Xueniang bertanya dengan heran, “Mengapa mereka mengembalikan gelangmu? Apa masalahnya? Awalnya dia begitu galak dan tidak masuk akal, lalu tiba-tiba bersikap ramah, memberi hadiah, dan berusaha menyenangkan kita. Apa yang diinginkannya?”
Pikiran itu membuat Mudan gelisah. Ia menjawab dengan muram, “Mungkin awalnya ia tidak tahu siapa ayahmu. Saat ia mengetahuinya, ia mungkin menyesali perbuatannya?”
Xueniang tidak setuju, “Tidak mungkin itu penyebabnya. Pasti ada yang aneh. Kalau dia peduli dengan status ayahku, dia tidak akan menggangguku selama itu.”
Mudan berkata, “Kita tidak bisa menebak niat mereka. Jangan berlama-lama memikirkannya. Hari sudah larut, kita harus bergegas.”
Saat mereka hendak menaiki kuda, suara derap kaki kuda mendekat. Sekitar dua puluh penunggang kuda muncul dari jalan samping, menimbulkan kepulan debu. Mereka berhenti saat melihat kereta Meng Ru Ren. Meng Ru Ren menjulurkan kepalanya, tampak gembira.
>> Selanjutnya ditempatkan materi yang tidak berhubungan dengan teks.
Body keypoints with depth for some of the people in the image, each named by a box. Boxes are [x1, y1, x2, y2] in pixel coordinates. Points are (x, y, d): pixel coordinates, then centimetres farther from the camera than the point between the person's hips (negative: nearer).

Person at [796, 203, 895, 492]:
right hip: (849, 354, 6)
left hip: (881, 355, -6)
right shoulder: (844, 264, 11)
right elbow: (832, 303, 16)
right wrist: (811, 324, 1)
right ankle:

Seorang pemuda berjubah abu-abu muda berkerah bundar dengan jepit rambut giok memimpin kelompok itu. Ia mendekat perlahan, mengerutkan kening, dan berkata dingin, "Bukankah kalian seharusnya sudah pergi? Kenapa kalian masih di sini?"
Meng Ru Ren tersenyum dan berbicara kepadanya dengan pelan, sambil menunjuk ke arah Mudan dan Xueniang. Beberapa orang melihat ke arah mereka. Mudan secara naluriah menundukkan matanya dan memalingkan tubuhnya. Hanya Xueniang yang menatap dengan rasa ingin tahu ke arah para pendatang baru itu. Pria itu melirik dengan acuh tak acuh ke arah Mudan dan Xueniang, hanya melihat seorang gadis muda yang naif dan seorang wanita pemalu yang berpaling. Dia berbalik, memberi isyarat kepada pria kekar itu untuk datang dan memberinya beberapa instruksi.
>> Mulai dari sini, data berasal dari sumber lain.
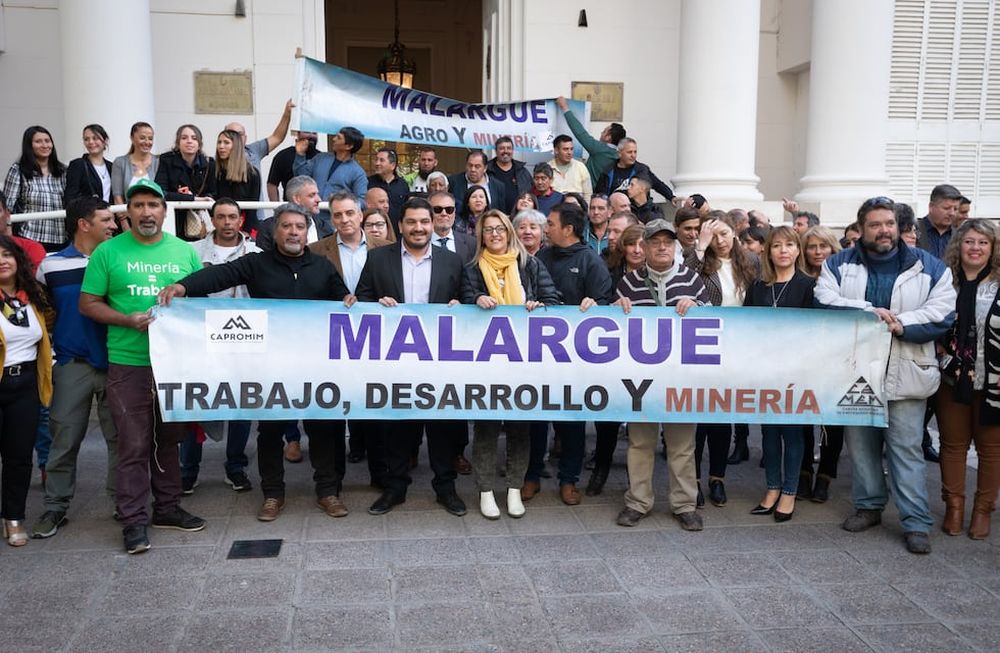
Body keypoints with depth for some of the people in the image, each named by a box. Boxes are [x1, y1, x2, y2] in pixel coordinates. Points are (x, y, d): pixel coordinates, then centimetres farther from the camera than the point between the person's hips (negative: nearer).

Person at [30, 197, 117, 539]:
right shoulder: (50, 266, 3)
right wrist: (49, 347, 10)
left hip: (116, 363, 0)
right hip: (73, 366, 0)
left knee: (120, 437, 6)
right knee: (64, 439, 5)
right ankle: (55, 507, 17)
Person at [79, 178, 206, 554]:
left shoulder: (185, 251, 6)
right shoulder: (108, 252, 0)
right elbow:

Pria kekar itu menghampiri Mudan dan Xueniang, membungkuk sedikit. Ia berkata dengan formal, “Tuanku meminta maaf atas nama Ru Ren. Ia tidak sopan. Ia meminta kalian untuk tidak menaruh dendam padanya, demi kebaikannya.” Ia kemudian berkata kepada Xueniang, “Nona muda, saat anda kembali ke rumah, harap ingat untuk memberi tahu Jenderal Huang bahwa Pangeran Ning mengirimkan salam.”
Mudan harus berbalik menghadap lelaki kekar itu, mengembalikan bungkukannya. Xueniang, merasa dibenarkan, berseri-seri karena semua keluhannya sebelumnya telah terlupakan. Dia tersenyum manis, “Tidak masalah. Aku pasti akan menyampaikan pesan itu kepada ayahku.”
Sementara itu, Meng Ru Ren menggenggam sapu tangannya dan terkekeh kepada Pangeran Ning, “Yang Mulia, Nona He itu tampak begitu familiar. Apakah kita pernah bertemu dengannya sebelumnya?”
Pangeran Ning mengerutkan kening dengan tidak sabar dan berbalik untuk melihat Mudan lagi.